Newark: The Million People’s March

March against police brutality, racial injustice, and economic inequality: Saturday, July 25, 12 noon. The march begins at the Lincoln Monument, Springfield Ave. & W. Market St., Newark, N.J. Below are articles about the march by Lawrence Hamm, chairman of the People’s Organization for Progress, and Glen Ford, executive editor of Black Agenda Report:

 By LAWRENCE HAMM

Police brutality is an ongoing, growing and deadly problem in the United States of America. It includes the unwarranted and unjustified killing of unarmed people, the use of excessive force, the violation of peoples’ constitutional rights, racist and discriminatory practices, criminal activity, corruption and misconduct, increased militarization of police forces, and the failure of the criminal justice system to hold police accountable.

Police brutality is not an isolated problem. It is a historical problem with roots that are deep in the social fabric of this country. It must be seen within the broader context of racial and economic injustice and inequality.

While the victims of police brutality come from all racial groups in society, the vast majority come from African American, Latino, Native American and other communities of color. They are overwhelmingly poor and working class. Michael Brown, Eric Garner, Abdul Kamal, Kashad Ashford, and Rekia Boyd are among the recent victims.

Police brutality has been and continues to be the cause of social unrest in the country. Throughout contemporary U.S. history incidents of police brutality have sparked explosive episodes of civil rebellion and unrest, with the most recent being that of Ferguson, Missouri.

The failure of the criminal justice system to hold police officers accountable is causing a political crisis as more people discover that police brutality goes unpunished. Police kill unarmed civilians and are not even charged.

One grand jury after another fails to indict police officers. The cases of Michael Brown and Eric Garner being the most recent examples. This is perpetuating a growing belief that the criminal justice system is racist and illegitimate.

Police brutality is a serious and longstanding problem. For decades attempts have been made to reform the police. These efforts have only been successful when tremendous sustained political and social pressure have been brought to bear upon the appropriate government institutions.

For these reasons the People’s Organization For Progress (POP) is calling a MILLION PEOPLE’S MARCH Against Police Brutality, Racial Injustice, and Economic Inequality. We will march to demand an end to police brutality and justice for all of its victims, police reform, and an end to the problems of racial injustice and economic inequality which lead to police brutality.

Do everything you can to spread the word about the meetings and the march.
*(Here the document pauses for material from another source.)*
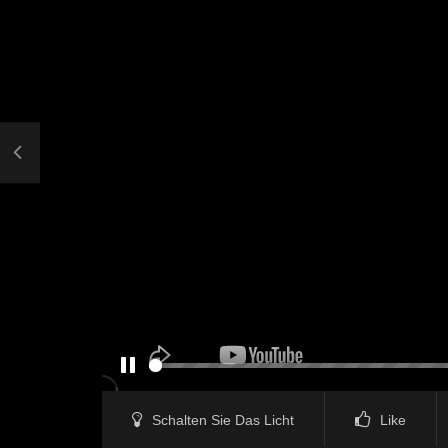
PAUSE
Schalten Sie Das Licht
Like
This is a huge project, and we are going to need all the support we can get to make it happen.

For more information call the People’s Organization For Progress (POP) at(973) 801-0001.

By GLEN FORD

These are the remarks of Glen Ford, executive editor of Black Agenda Report, who spoke at a news conference in Plainfield, N.J., to help build the July 25 Million People’s March in Newark.

I know that everybody here, because you care about justice enough to be here, probably saw the movie “Selma.” And of course, Selma was the great moment, in 1965, that pushed the country over the hill in terms of getting the Voting Rights Act.

Now, there are many folks who think that that was all that Black folks needed—to get the vote—that the movement was over, that there was no need for Black Power, there was no need for an end to income inequality. There was no need to agitate for the kind of country that doesn’t participate in wars 24 and 7 all year long!

Some people thought that all we needed was the vote, and all we needed to do was get some congressmen and mayors and city council people elected—and maybe a president one day! To get folks into corporations, and get more generals appointed in the military—and everything would be fine. Black folks would just be regular citizens of the United States.

But they were wrong. Because the folks that we were agitating up until 1965 did not change after ’65. They had allowed us some demands like the right to vote and public accommodations and such—but it was very grudgingly.

And they said that if we were not going to stay in our place, then they were going to create a place for us. And that place was the prisons.

Their response to the civil rights movement, to the Black Power movement, to the general movement for economic justice was the mass Black incarceration state. So we go from 1970, when there were only about 250,000 people in the federal and state prisons of the country, to a high point just a little while ago of 2.4 million. We go from a situation in the mid-1960s, when 70 percent of the prison inmates in the country were white, to a situation in which 70 percent of the prison inmates are Black or Brown.

This is pay back for our movement. And many of our elected officials and our dignitaries—our rich folks, the folks who many of us would like to look up to and wish we could dress like, wish we had the privileges they have—many of these folk think that we don’t need a movement, as if they are oblivious to the fact that one of eight prison inmates in the world is an African American. That there are more Black and Brown people in U.S. prisons than in the entire prison system of China, when China has four and a half as many people than we have.

What does that mean? It means that if you go by the raw numbers, the United States is the biggest police state in the world. I know that Plainfield doesn’t have as grave a police problem as lots of places, but it is part of the United States—and that means it’s part of the biggest police state in the world! And our people are all over this country, and they’re catching hell!

So we need to be going to Newark, just like folks from all over the country are going to Newark, to not just speak about the conditions in Plainfield but the conditions of our people all over. Thank you.